→ Data supplied:
○ ○ ○ ○ ○

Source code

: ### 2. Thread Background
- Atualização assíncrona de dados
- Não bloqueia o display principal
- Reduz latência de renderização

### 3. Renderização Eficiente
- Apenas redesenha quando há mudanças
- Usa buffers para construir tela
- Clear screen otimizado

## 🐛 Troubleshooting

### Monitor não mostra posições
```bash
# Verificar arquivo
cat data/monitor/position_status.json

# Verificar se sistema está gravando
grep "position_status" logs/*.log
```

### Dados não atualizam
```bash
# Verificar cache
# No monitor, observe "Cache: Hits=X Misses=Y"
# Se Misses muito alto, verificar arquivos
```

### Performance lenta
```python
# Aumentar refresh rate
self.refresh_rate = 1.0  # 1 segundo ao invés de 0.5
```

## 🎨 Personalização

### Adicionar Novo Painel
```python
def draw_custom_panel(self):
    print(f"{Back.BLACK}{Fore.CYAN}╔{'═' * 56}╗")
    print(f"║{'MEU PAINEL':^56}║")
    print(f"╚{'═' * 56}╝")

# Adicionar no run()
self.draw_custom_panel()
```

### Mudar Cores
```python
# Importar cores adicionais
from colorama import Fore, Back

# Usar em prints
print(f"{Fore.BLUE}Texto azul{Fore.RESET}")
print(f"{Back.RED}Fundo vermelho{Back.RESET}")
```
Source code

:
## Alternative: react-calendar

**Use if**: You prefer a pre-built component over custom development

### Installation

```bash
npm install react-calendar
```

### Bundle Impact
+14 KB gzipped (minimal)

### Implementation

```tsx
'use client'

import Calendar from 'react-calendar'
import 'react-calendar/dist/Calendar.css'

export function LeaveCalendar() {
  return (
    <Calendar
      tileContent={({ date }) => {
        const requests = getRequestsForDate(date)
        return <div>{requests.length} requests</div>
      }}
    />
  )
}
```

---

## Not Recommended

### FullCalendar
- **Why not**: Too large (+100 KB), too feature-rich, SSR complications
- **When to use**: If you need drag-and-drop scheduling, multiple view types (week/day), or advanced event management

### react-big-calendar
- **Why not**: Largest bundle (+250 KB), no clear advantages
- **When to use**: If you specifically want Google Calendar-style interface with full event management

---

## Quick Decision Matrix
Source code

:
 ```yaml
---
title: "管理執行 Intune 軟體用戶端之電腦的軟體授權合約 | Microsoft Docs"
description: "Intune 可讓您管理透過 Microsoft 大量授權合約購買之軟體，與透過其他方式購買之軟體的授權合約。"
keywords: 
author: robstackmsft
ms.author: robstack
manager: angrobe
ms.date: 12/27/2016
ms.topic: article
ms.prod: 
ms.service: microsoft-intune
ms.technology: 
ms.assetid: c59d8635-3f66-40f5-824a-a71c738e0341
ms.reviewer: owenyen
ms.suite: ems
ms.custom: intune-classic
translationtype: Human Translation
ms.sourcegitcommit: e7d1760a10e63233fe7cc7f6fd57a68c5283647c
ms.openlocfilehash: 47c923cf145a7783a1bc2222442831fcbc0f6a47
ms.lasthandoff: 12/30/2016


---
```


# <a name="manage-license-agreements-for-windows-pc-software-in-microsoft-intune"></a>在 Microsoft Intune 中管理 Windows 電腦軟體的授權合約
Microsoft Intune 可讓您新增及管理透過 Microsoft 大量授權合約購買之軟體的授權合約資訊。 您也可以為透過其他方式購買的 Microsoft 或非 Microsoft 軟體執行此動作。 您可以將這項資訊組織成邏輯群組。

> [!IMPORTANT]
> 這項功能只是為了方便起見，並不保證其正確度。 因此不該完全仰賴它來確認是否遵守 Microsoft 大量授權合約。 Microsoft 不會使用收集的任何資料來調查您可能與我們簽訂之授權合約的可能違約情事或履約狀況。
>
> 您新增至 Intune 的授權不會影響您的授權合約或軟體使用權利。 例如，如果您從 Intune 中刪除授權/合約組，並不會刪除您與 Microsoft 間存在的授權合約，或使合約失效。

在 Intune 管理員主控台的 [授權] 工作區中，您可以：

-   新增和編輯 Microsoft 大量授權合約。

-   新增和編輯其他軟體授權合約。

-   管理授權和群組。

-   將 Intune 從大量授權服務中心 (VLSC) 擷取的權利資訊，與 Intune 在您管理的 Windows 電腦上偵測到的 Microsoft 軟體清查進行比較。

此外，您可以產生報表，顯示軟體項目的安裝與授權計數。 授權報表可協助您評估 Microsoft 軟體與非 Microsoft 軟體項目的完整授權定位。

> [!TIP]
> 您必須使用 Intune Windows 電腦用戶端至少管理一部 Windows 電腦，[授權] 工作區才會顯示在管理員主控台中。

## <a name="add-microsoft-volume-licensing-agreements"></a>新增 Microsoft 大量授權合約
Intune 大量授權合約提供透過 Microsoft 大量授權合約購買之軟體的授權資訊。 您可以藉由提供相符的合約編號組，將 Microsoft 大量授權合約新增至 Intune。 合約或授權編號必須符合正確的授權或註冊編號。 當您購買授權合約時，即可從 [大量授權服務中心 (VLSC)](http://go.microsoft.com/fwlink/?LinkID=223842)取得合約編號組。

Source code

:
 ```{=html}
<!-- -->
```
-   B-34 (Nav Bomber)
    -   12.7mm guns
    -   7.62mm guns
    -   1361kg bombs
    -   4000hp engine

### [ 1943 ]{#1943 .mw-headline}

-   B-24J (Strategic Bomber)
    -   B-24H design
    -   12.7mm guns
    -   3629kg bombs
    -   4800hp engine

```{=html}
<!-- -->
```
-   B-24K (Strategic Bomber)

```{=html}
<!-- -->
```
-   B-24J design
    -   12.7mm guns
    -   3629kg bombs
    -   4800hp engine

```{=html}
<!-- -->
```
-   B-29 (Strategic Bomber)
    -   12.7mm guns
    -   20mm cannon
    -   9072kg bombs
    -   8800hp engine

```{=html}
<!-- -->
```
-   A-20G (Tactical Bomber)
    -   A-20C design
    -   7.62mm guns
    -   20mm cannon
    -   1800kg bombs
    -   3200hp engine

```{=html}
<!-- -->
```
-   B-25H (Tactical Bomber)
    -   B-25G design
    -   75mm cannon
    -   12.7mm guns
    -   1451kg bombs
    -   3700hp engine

○ ○ ○ ○ ○

→ Your instructions:
Every record above must be set down again, word for word.

→ Your solution:
Source code

: ### 2. Thread Background
- Atualização assíncrona de dados
- Não bloqueia o display principal
- Reduz latência de renderização

### 3. Renderização Eficiente
- Apenas redesenha quando há mudanças
- Usa buffers para construir tela
- Clear screen otimizado

## 🐛 Troubleshooting

### Monitor não mostra posições
```bash
# Verificar arquivo
cat data/monitor/position_status.json

# Verificar se sistema está gravando
grep "position_status" logs/*.log
```

### Dados não atualizam
```bash
# Verificar cache
# No monitor, observe "Cache: Hits=X Misses=Y"
# Se Misses muito alto, verificar arquivos
```

### Performance lenta
```python
# Aumentar refresh rate
self.refresh_rate = 1.0  # 1 segundo ao invés de 0.5
```

## 🎨 Personalização

### Adicionar Novo Painel
```python
def draw_custom_panel(self):
    print(f"{Back.BLACK}{Fore.CYAN}╔{'═' * 56}╗")
    print(f"║{'MEU PAINEL':^56}║")
    print(f"╚{'═' * 56}╝")

# Adicionar no run()
self.draw_custom_panel()
```

### Mudar Cores
```python
# Importar cores adicionais
from colorama import Fore, Back

# Usar em prints
print(f"{Fore.BLUE}Texto azul{Fore.RESET}")
print(f"{Back.RED}Fundo vermelho{Back.RESET}")
```
Source code

:
## Alternative: react-calendar

**Use if**: You prefer a pre-built component over custom development

### Installation

```bash
npm install react-calendar
```

### Bundle Impact
+14 KB gzipped (minimal)

### Implementation

```tsx
'use client'

import Calendar from 'react-calendar'
import 'react-calendar/dist/Calendar.css'

export function LeaveCalendar() {
  return (
    <Calendar
      tileContent={({ date }) => {
        const requests = getRequestsForDate(date)
        return <div>{requests.length} requests</div>
      }}
    />
  )
}
```

---

## Not Recommended

### FullCalendar
- **Why not**: Too large (+100 KB), too feature-rich, SSR complications
- **When to use**: If you need drag-and-drop scheduling, multiple view types (week/day), or advanced event management

### react-big-calendar
- **Why not**: Largest bundle (+250 KB), no clear advantages
- **When to use**: If you specifically want Google Calendar-style interface with full event management

---

## Quick Decision Matrix
Source code

:
 ```yaml
---
title: "管理執行 Intune 軟體用戶端之電腦的軟體授權合約 | Microsoft Docs"
description: "Intune 可讓您管理透過 Microsoft 大量授權合約購買之軟體，與透過其他方式購買之軟體的授權合約。"
keywords: 
author: robstackmsft
ms.author: robstack
manager: angrobe
ms.date: 12/27/2016
ms.topic: article
ms.prod: 
ms.service: microsoft-intune
ms.technology: 
ms.assetid: c59d8635-3f66-40f5-824a-a71c738e0341
ms.reviewer: owenyen
ms.suite: ems
ms.custom: intune-classic
translationtype: Human Translation
ms.sourcegitcommit: e7d1760a10e63233fe7cc7f6fd57a68c5283647c
ms.openlocfilehash: 47c923cf145a7783a1bc2222442831fcbc0f6a47
ms.lasthandoff: 12/30/2016


---
```


# <a name="manage-license-agreements-for-windows-pc-software-in-microsoft-intune"></a>在 Microsoft Intune 中管理 Windows 電腦軟體的授權合約
Microsoft Intune 可讓您新增及管理透過 Microsoft 大量授權合約購買之軟體的授權合約資訊。 您也可以為透過其他方式購買的 Microsoft 或非 Microsoft 軟體執行此動作。 您可以將這項資訊組織成邏輯群組。

> [!IMPORTANT]
> 這項功能只是為了方便起見，並不保證其正確度。 因此不該完全仰賴它來確認是否遵守 Microsoft 大量授權合約。 Microsoft 不會使用收集的任何資料來調查您可能與我們簽訂之授權合約的可能違約情事或履約狀況。
>
> 您新增至 Intune 的授權不會影響您的授權合約或軟體使用權利。 例如，如果您從 Intune 中刪除授權/合約組，並不會刪除您與 Microsoft 間存在的授權合約，或使合約失效。

在 Intune 管理員主控台的 [授權] 工作區中，您可以：

-   新增和編輯 Microsoft 大量授權合約。

-   新增和編輯其他軟體授權合約。

-   管理授權和群組。

-   將 Intune 從大量授權服務中心 (VLSC) 擷取的權利資訊，與 Intune 在您管理的 Windows 電腦上偵測到的 Microsoft 軟體清查進行比較。

此外，您可以產生報表，顯示軟體項目的安裝與授權計數。 授權報表可協助您評估 Microsoft 軟體與非 Microsoft 軟體項目的完整授權定位。

> [!TIP]
> 您必須使用 Intune Windows 電腦用戶端至少管理一部 Windows 電腦，[授權] 工作區才會顯示在管理員主控台中。

## <a name="add-microsoft-volume-licensing-agreements"></a>新增 Microsoft 大量授權合約
Intune 大量授權合約提供透過 Microsoft 大量授權合約購買之軟體的授權資訊。 您可以藉由提供相符的合約編號組，將 Microsoft 大量授權合約新增至 Intune。 合約或授權編號必須符合正確的授權或註冊編號。 當您購買授權合約時，即可從 [大量授權服務中心 (VLSC)](http://go.microsoft.com/fwlink/?LinkID=223842)取得合約編號組。

Source code

:
 ```{=html}
<!-- -->
```
-   B-34 (Nav Bomber)
    -   12.7mm guns
    -   7.62mm guns
    -   1361kg bombs
    -   4000hp engine

### [ 1943 ]{#1943 .mw-headline}

-   B-24J (Strategic Bomber)
    -   B-24H design
    -   12.7mm guns
    -   3629kg bombs
    -   4800hp engine

```{=html}
<!-- -->
```
-   B-24K (Strategic Bomber)

```{=html}
<!-- -->
```
-   B-24J design
    -   12.7mm guns
    -   3629kg bombs
    -   4800hp engine

```{=html}
<!-- -->
```
-   B-29 (Strategic Bomber)
    -   12.7mm guns
    -   20mm cannon
    -   9072kg bombs
    -   8800hp engine

```{=html}
<!-- -->
```
-   A-20G (Tactical Bomber)
    -   A-20C design
    -   7.62mm guns
    -   20mm cannon
    -   1800kg bombs
    -   3200hp engine

```{=html}
<!-- -->
```
-   B-25H (Tactical Bomber)
    -   B-25G design
    -   75mm cannon
    -   12.7mm guns
    -   1451kg bombs
    -   3700hp engine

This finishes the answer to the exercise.